Cibo e malattie genetiche: quando la dieta ribalta i canoni

Un’alimentazione sana e corretta è sinonimo di salute? Non in tutti i casi. Se guardiamo al rapporto tra cibo e malattie genetiche, il discorso cambia: negli ultimi anni infatti la rivoluzione nelle tecniche di sequenziamento del DNA ha portato ad acquisire molti più dati e conoscenze e quindi a favorire una progressiva personalizzazione della medicina e della nutrizione. Decade quindi l’idea di una “dieta sana” valida per tutti.

Prendiamo appunto l’esempio di alcune malattie genetiche, in particolare quelle che appartengono ai cosiddetti errori congeniti del metabolismo. Molecole e nutrienti innocui e/o necessari per la maggior parte delle persone risultano tossici in alcuni pazienti.
Si pensi, ad esempio, ai bambini con fenilchetonuria, una malattia genetica in cui un aminoacido essenziale (la fenilalanina) non viene metabolizzato in modo normale a causa di un difetto genetico e risulta tossico; in passato questo portava i bambini colpiti a sviluppare un ritardo mentale grave e irreversibile. Grazie all’introduzione dei protocolli di screening neonatale, è stato possibile prescrivere una dieta con ridotto contenuto di fenilalanina e di prevenire così i sintomi.

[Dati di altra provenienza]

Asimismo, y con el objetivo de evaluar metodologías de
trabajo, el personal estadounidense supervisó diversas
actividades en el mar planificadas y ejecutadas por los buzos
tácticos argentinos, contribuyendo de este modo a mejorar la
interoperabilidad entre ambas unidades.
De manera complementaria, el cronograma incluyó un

Un discorso analogo vale per la malattia di Wilson, in cui l’accumulo di rame è dannoso per le cellule del fegato. Quale dieta viene quindi consigliata ai pazienti con questa malattia genetica? Alimenti che sono assolutamente sconsigliati sono fegato e molluschi.

Un altro caso molto particolare è la sindrome da deficit di GLUT1, una malattia genetica rara che compromette il normale transito del glucosio dal sangue al cervello, con conseguenze gravissime come epilessia, deficit cognitivi o ritardo dello sviluppo motori. La soluzione? Una dieta chetogenica a base di sole proteine e grassi, ma privo in modo assoluto di carboidrati. Cibi grassi e fritti sono quindi un dovere, non uno sfizio concesso a grandi e piccoli. Il regime alimentare dei bambini affetti da questa sindrome è l’esatto opposto di quanto viene consigliato da pediatri e medici in età infantile.

In altri casi, come nelle glicogenosi, oltre a bilanciare l’apporto dei nutrienti è importante mantenere anche una “costanza temporale”. Mangiare spesso dunque, ma seguendo certe regole: per mantenere una glicemia costante, è consigliato consumare alimenti che rilasciano il glucosio in maniera lenta e graduale a intervalli regolari. Se nella maggioranza dei casi è sconsigliato mangiare durante le ore notturne, nei casi di pazienti affetti da diversi tipi di glicogenosi, può essere necessario.

Una dieta personalizzata, ma non sempre "sana" ed "equilibrata", diventa quindi parte integrante del trattamento per molte malattie genetiche. Esistono regole abbastanza rigide, che sovvertono i canoni classici dell’alimentazione e che vanno comunque concordate, caso per caso, con un team di specialisti.